In her autobiography, One Woman’s Army, Karpinski describes how Abu Ghraib became the dumping ground for suspected insurgents during the first six months of the war: “The rule around Iraq seemed to be, if in doubt, send ’em out to Abu Ghraib.” By late summer 2003, Abu Ghraib was packed with nearly 3,000 prisoners. Many of the detainees were Iraqi civilians who had been picked up in random military sweeps or at checkpoints for “suspicious activities.” Most were men, but there were also women, adolescents, and even children as young as ten, the majority of whom were deemed not a threat to society but who were not immediately released due to orders from above.

The prison’s sewage system consisted of holes in the ground and portapotties that over-flowed and, in the extreme summer heat, caused a horrible stench. Water was rationed, and electricity regularly went down, cloaking the prison in an eerie darkness. Shelling of the prison was so frequent that the guards, huddling against walls, would make wagers on the size of an incoming round—was it a 60, an 80, or the one they dreaded most, the 120 mm—and where it might explode.

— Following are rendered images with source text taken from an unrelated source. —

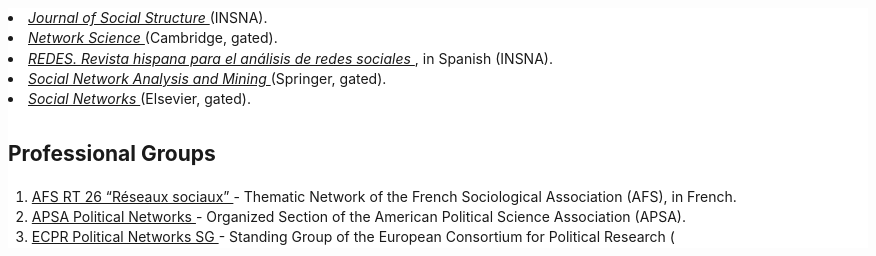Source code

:  </li>
 <li>
  <em>
   <a href="http://www.cmu.edu/joss">
    Journal of Social Structure
   </a>
  </em>
  (INSNA).
 </li>
 <li>
  <em>
   <a href="http://journals.cambridge.org/action/displayJournal?jid=nws">
    Network Science
   </a>
  </em>
  (Cambridge, gated).
 </li>
 <li>
  <em>
   <a href="http://revista-redes.rediris.es/">
    REDES. Revista hispana para el análisis de redes sociales
   </a>
  </em>
  , in Spanish (INSNA).
 </li>
 <li>
  <em>
   <a href="http://link.springer.com/journal/13278">
    Social Network Analysis and Mining
   </a>
  </em>
  (Springer, gated).
 </li>
 <li>
  <em>
   <a href="http://ees.elsevier.com/son/default.asp">
    Social Networks
   </a>
  </em>
  (Elsevier, gated).
 </li>
</ol>
<h2>
 Professional Groups
</h2>
<ol>
 <li>
  <a href="http://www.cmh.pro.ens.fr/reseaux-sociaux/">
   AFS RT 26 “Réseaux sociaux”
  </a>
  - Thematic Network of the French Sociological Association (AFS), in French.
 </li>
 <li>
  <a href="http://www.polinetworks.org/">
   APSA Political Networks
  </a>
  - Organized Section of the American Political Science Association (APSA).
 </li>
 <li>
  <a href="https://politicalnetsecpr.wordpress.com/">
   ECPR Political Networks SG
  </a>
  - Standing Group of the European Consortium for Political Research (
  <a href="https://twitter.com/politicalnets">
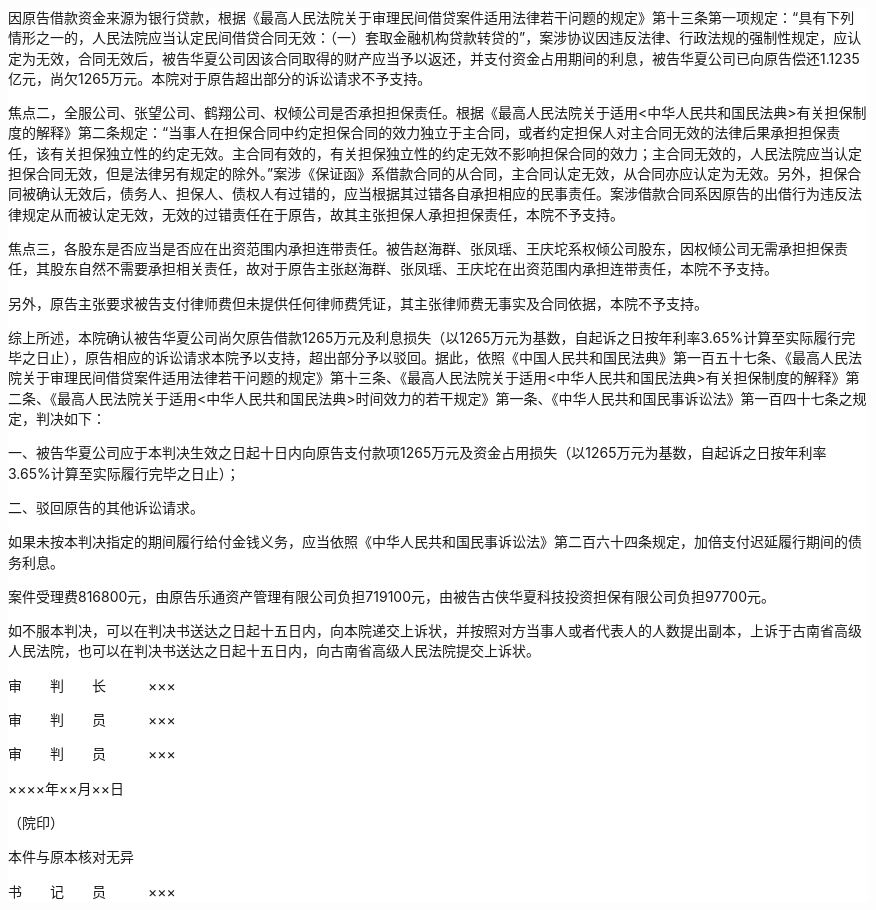 因原告借款资金来源为银行贷款，根据《最高人民法院关于审理民间借贷案件适用法律若干问题的规定》第十三条第一项规定：“具有下列情形之一的，人民法院应当认定民间借贷合同无效：（一）套取金融机构贷款转贷的”，案涉协议因违反法律、行政法规的强制性规定，应认定为无效，合同无效后，被告华夏公司因该合同取得的财产应当予以返还，并支付资金占用期间的利息，被告华夏公司已向原告偿还1.1235亿元，尚欠1265万元。本院对于原告超出部分的诉讼请求不予支持。

焦点二，全服公司、张望公司、鹤翔公司、权倾公司是否承担担保责任。根据《最高人民法院关于适用<中华人民共和国民法典>有关担保制度的解释》第二条规定：“当事人在担保合同中约定担保合同的效力独立于主合同，或者约定担保人对主合同无效的法律后果承担担保责任，该有关担保独立性的约定无效。主合同有效的，有关担保独立性的约定无效不影响担保合同的效力；主合同无效的，人民法院应当认定担保合同无效，但是法律另有规定的除外。”案涉《保证函》系借款合同的从合同，主合同认定无效，从合同亦应认定为无效。另外，担保合同被确认无效后，债务人、担保人、债权人有过错的，应当根据其过错各自承担相应的民事责任。案涉借款合同系因原告的出借行为违反法律规定从而被认定无效，无效的过错责任在于原告，故其主张担保人承担担保责任，本院不予支持。

焦点三，各股东是否应当是否应在出资范围内承担连带责任。被告赵海群、张凤瑶、王庆坨系权倾公司股东，因权倾公司无需承担担保责任，其股东自然不需要承担相关责任，故对于原告主张赵海群、张凤瑶、王庆坨在出资范围内承担连带责任，本院不予支持。

另外，原告主张要求被告支付律师费但未提供任何律师费凭证，其主张律师费无事实及合同依据，本院不予支持。

综上所述，本院确认被告华夏公司尚欠原告借款1265万元及利息损失（以1265万元为基数，自起诉之日按年利率3.65%计算至实际履行完毕之日止），原告相应的诉讼请求本院予以支持，超出部分予以驳回。据此，依照《中国人民共和国民法典》第一百五十七条、《最高人民法院关于审理民间借贷案件适用法律若干问题的规定》第十三条、《最高人民法院关于适用<中华人民共和国民法典>有关担保制度的解释》第二条、《最高人民法院关于适用<中华人民共和国民法典>时间效力的若干规定》第一条、《中华人民共和国民事诉讼法》第一百四十七条之规定，判决如下：

一、被告华夏公司应于本判决生效之日起十日内向原告支付款项1265万元及资金占用损失（以1265万元为基数，自起诉之日按年利率3.65%计算至实际履行完毕之日止）；

二、驳回原告的其他诉讼请求。

如果未按本判决指定的期间履行给付金钱义务，应当依照《中华人民共和国民事诉讼法》第二百六十四条规定，加倍支付迟延履行期间的债务利息。

案件受理费816800元，由原告乐通资产管理有限公司负担719100元，由被告古侠华夏科技投资担保有限公司负担97700元。

如不服本判决，可以在判决书送达之日起十五日内，向本院递交上诉状，并按照对方当事人或者代表人的人数提出副本，上诉于古南省高级人民法院，也可以在判决书送达之日起十五日内，向古南省高级人民法院提交上诉状。

 

 

审　　判　　长　　　×××

审　　判　　员　　　×××

审　　判　　员　　　×××

 

××××年××月××日

（院印）

 

本件与原本核对无异

书　　记　　员　　　×××

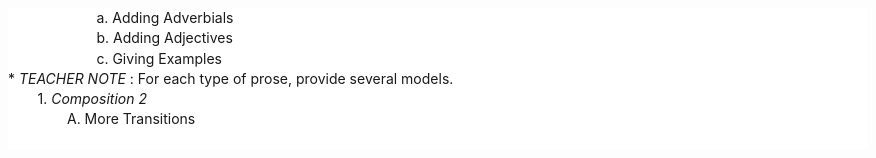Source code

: <dt>
<font color="#ffffff" style="visibility:hidden;">
____
</font>
<font color="#ffffff" style="visibility:hidden;">
____
</font>
<font color="#ffffff" style="visibility:hidden;">
____
</font>
a. Adding Adverbials
<dt>
<font color="#ffffff" style="visibility:hidden;">
____
</font>
<font color="#ffffff" style="visibility:hidden;">
____
</font>
<font color="#ffffff" style="visibility:hidden;">
____
</font>
b. Adding Adjectives
<dt>
<font color="#ffffff" style="visibility:hidden;">
____
</font>
<font color="#ffffff" style="visibility:hidden;">
____
</font>
<font color="#ffffff" style="visibility:hidden;">
____
</font>
c. Giving Examples
<dt>
*
<i>
TEACHER NOTE
</i>
: For each type of prose, provide several models.
<dt>
<font color="#ffffff" style="visibility:hidden;">
____
</font>
1.
<i>
Composition 2
</i>
<dt>
<font color="#ffffff" style="visibility:hidden;">
____
</font>
<font color="#ffffff" style="visibility:hidden;">
____
</font>
A. More Transitions
<dt>
<font color="#ffffff" style="visibility:hidden;">
____
</font>
<font color="#ffffff" style="visibility:hidden;">
____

Three agencies interrogated prisoners at Abu Ghraib. The first was the CIA-directed Iraqi Survey Group, which had been set up to find weapons of mass destruction and to interrogate “high-value detainees” suspected of having links to international terrorist organizations. Then there was a Special Operations covert fusion group—Task Force 121—that included the CIA, Army Delta Force, and Navy SEALs. Task Force 121 was a hybrid of Special Forces that had tried unsuccessfully to capture Osama bin Laden in Afghanistan and was later deployed to pursue Saddam Hussein in Iraq. The Iraqi Survey Group and Task Force 121, which operated in the prison’s secret dark site, kept the names of their detainees off the books to hide them from the International Committee of the Red Cross and thus international oversight. Finally, there was the military’s own intelligence unit.